Isaiah Questions

As we concluded our Isaiah series, we focused on the prophet’s vision of the future.  Below is the graphic we created to explain this vision.

I also wanted to post some really great questions that I recently received, along with my responses:

Q: I’ve read books where after the rapture occurs, those remaining on earth have to choose to either repent and follow Jesus or follow Satan while living a hell on Earth. Today you read these verses:

I do not want you to be ignorant of this mystery, brothers and sisters, so that you may not be conceited: Israel has experienced a hardening in part until the full number of the Gentiles has come in, and in this way all Israel will be saved. As it is written: “The deliverer will come from Zion; he will turn godlessness away from Jacob. And this is my covenant with them when I take away their sins.” (Romans 11:25-27)

What does it mean that the “full number of the Gentiles has come in?” Does that mean there will be no more Gentile conversions during the tribulation?

A: Romans 11 is speaking specifically about the return of Jesus to the earth AFTER the tribulation. It is very possible that Gentiles will come to faith during the tribulation, but the mention of “a powerful delusion” in 2 Thessalonians indicates it will not be a common occurrence. Perhaps one way to think about it is Gentiles expressing saving faith in the tribulation might be as common as Jews coming to faith now.  Many Jews have proclaimed Jesus as Messiah but most remain blinded according to 2 Corinthians 3:12-18.


Q: At the Battle of Armageddon, I have always thought that the armies were collections of nations against God’s people but that there was a third group: others in the world who were neither believers nor fighting against God.  Is that true, and if so, what happened to them?  I had believed it was this third group and their descendants who were deceived by Satan at the end of the Millennium.

A: I don’t know that the Bible specifically references a third group people who are neither Jews nor against the Jews, but it doesn’t seem to be the case. The Battle of Armageddon appears to be a worldwide effort to exterminate God’s people once and for all. All in all, I don’t think there are many neutral bystanders, but there of course could be.

As for who is deceived by Satan, my sense is that it includes the descendants of the Jewish people who made it through the Battle of Armageddon, showing once more that faith in God is not hereditary, but must be chosen by each succeeding generation.  A similar analogy might be Americans today who can barely remember or affirm what many of our founding fathers believed about God only two hundred years. One thousand years is a long time with multiple generations.
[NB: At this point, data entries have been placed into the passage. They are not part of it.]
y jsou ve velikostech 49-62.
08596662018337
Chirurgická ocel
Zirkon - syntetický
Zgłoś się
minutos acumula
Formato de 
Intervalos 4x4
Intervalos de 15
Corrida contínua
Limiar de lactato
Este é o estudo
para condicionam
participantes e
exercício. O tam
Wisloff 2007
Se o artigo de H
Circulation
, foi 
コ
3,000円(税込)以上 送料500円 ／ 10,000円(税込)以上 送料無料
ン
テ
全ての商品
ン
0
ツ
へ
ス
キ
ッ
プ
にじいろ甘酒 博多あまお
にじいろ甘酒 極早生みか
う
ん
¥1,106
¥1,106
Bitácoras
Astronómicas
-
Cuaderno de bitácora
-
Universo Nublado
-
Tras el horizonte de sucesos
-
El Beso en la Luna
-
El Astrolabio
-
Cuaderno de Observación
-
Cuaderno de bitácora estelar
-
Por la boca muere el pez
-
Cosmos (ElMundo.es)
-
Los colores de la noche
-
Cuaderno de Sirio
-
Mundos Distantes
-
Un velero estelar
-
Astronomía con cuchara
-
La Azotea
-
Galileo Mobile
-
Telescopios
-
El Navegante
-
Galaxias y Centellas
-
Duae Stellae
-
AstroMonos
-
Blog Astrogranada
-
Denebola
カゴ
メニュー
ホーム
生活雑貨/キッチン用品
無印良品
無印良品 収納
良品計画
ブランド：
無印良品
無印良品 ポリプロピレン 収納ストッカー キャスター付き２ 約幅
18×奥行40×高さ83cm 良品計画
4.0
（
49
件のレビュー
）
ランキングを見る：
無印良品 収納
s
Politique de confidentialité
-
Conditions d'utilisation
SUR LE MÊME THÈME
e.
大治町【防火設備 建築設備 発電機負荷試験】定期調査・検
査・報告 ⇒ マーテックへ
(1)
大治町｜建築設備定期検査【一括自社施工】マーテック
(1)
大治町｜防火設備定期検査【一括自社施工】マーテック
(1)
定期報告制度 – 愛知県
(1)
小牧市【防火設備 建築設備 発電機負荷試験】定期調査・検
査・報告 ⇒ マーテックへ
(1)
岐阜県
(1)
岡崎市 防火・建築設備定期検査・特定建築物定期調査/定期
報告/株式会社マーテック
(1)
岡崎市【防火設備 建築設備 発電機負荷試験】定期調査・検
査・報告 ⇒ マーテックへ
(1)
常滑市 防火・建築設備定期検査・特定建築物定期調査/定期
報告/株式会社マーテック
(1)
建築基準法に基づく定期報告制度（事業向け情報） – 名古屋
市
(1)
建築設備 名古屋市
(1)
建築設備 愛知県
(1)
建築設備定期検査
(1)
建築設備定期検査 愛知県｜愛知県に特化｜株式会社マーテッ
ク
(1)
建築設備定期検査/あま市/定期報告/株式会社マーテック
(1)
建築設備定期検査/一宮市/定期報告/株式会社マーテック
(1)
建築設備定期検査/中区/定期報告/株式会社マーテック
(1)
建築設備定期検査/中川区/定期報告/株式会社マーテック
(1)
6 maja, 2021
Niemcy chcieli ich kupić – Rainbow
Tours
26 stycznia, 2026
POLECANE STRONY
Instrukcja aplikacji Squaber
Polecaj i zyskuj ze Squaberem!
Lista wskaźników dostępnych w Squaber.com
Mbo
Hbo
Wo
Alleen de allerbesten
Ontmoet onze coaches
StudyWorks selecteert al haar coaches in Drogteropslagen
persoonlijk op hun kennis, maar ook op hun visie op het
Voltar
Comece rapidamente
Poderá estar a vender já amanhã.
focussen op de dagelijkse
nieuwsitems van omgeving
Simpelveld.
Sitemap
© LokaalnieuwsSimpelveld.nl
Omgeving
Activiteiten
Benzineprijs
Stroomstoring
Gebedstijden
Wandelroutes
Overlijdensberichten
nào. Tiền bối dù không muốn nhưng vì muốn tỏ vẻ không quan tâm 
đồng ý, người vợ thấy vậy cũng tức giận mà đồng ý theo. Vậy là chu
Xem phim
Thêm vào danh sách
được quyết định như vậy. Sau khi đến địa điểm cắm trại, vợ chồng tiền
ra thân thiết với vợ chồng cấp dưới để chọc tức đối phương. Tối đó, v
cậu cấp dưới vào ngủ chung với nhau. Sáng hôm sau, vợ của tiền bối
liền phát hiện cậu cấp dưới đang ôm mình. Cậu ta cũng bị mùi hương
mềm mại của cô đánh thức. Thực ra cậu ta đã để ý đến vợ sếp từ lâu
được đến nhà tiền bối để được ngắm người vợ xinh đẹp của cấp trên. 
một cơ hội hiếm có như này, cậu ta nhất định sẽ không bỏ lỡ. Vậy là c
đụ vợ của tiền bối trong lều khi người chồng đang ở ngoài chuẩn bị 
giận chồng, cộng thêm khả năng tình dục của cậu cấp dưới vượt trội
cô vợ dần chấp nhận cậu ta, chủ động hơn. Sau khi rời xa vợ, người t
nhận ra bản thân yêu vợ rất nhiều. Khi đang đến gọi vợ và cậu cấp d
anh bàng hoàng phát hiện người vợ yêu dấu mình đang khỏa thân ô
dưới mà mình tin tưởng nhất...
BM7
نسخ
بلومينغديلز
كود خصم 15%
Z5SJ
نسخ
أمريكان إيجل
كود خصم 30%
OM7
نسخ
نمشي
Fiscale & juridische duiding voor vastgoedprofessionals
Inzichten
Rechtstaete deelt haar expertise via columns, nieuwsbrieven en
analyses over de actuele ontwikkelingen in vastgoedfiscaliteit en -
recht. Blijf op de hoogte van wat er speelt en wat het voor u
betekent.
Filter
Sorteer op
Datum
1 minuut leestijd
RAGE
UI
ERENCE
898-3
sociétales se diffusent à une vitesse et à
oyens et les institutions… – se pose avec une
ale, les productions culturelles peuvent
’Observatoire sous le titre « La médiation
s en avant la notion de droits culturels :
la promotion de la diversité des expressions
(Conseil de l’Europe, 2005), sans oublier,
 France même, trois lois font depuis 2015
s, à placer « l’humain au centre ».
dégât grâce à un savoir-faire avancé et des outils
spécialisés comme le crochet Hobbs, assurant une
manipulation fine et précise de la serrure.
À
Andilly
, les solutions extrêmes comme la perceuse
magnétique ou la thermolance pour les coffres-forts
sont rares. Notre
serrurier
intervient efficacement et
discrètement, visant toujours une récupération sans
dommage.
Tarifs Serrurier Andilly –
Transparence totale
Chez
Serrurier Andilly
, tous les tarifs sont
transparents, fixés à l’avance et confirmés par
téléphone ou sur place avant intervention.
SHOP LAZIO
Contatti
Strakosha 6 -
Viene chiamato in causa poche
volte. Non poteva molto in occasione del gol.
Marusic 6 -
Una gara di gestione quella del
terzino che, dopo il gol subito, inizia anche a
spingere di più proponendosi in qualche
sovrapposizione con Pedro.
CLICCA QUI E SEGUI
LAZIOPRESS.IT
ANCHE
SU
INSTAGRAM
Many of those appear to be nominal believers until Satan comes and deceives them.


Q: At the second judgment when the books are open for the non-believers, they are judged by their works.  Does this imply there are levels of hell where one level of suffering is not as bad as others?

A: I believe Revelation 20:11-15 affirms various degrees of hell. Another passage to support the idea of people being punished in varying degrees at Jesus’ return is Luke 12:42-48.


Q: In Revelation 20:4, Paul says “And I saw the souls of those who had been beheaded because of their testimony for Jesus and because of the word of God.  They had not worshiped the beast or his image and had not received his mark on their foreheads or their hands.” Does this allow for some to be saved during the tribulation?

A: Those who do not worship the beast may just be Jews, but I agree with you that it does seem that some are saved although it appears they are martyred for their faith.